Confocal laser-scanning images of BrdU-labeled
cells (arrowheads) in the dentate gyrus of female
(A) and male (B) rats
injected with BrdU five times and perfused 2 d after the last
injection. More BrdU-labeled cells were observed in females compared
with males. C, Confocal image of BrdU-labeled cells
colabeled with TOAD-64, a marker of immature neurons
(arrow), in the dentate gyrus of an adult female.
Arrowheads indicate TOAD-64-labeled cells not labeled
with BrdU. D, Light microscopic image of a BrdU-labeled
cell (arrow) that is not colabeled with GFAP, a marker
of astroglia, in the dentate gyrus of an adult female.

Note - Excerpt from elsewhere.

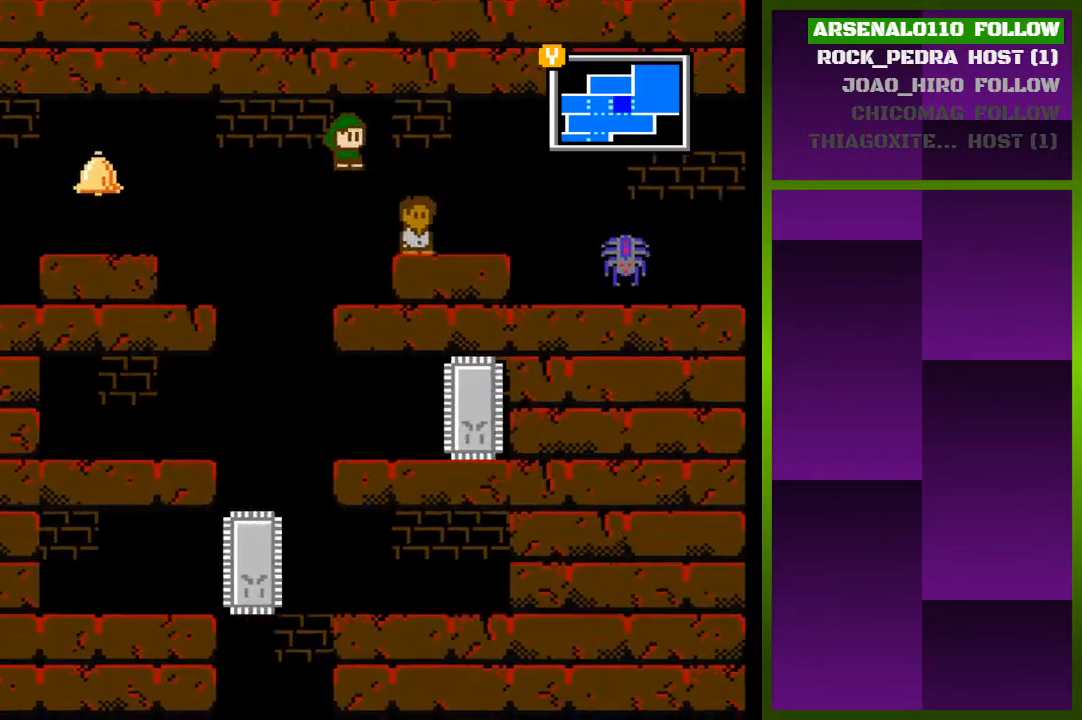
{"buttons": ["SQUARE"], "events": [[33, "CROSS", "up"], [300, "DPAD_RIGHT", "up"], [400, "SQUARE", "down"]]}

Arrowheads indicate GFAP-labeled cells not labeled with
BrdU. E, BrdU-labeled cell (arrow) that
is colabeled with calbindin, a marker of mature neurons, in the dentate
gyrus of an adult female. Arrowheads indicate
calbindin-labeled cells not labeled with BrdU. F,
Ki67-labeled cells (arrowheads) in the subgranular zone
of the dentate gyrus. These cells were similar in morphology and
location to BrdU-labeled cells at early time points. BrdU-labeled cells
(arrowheads) at 4 d (G),
7 d (H), and 21 d
(I) after BrdU injection in the dentate
gyrus of the adult female. With increasing time after BrdU injection,
many BrdU-labeled cells become incorporated into the granule cell layer
and express the morphological characteristics of mature granule
neurons. More BrdU-labeled cells (arrowheads) were
observed in animals injected during proestrus
(J) compared with those injected during
estrus (K). These animals were perfused 2 hr after injection with BrdU. L, Pyknotic cell
(arrowhead) in the dentate gyrus of an adult
female. These cells were more numerous in females than males during the
majority of the estrous cycle, g, Granule cell layer;
h, hilus. Scale bars: B, 25 µm (applies
to A, B); C, 10 µm;
E, 10 µm (applies to D,
E); F, 10 µm; I, 10 µm
(applies to G-I); K, 25 µm (applies to
J, K); L, 10 µm.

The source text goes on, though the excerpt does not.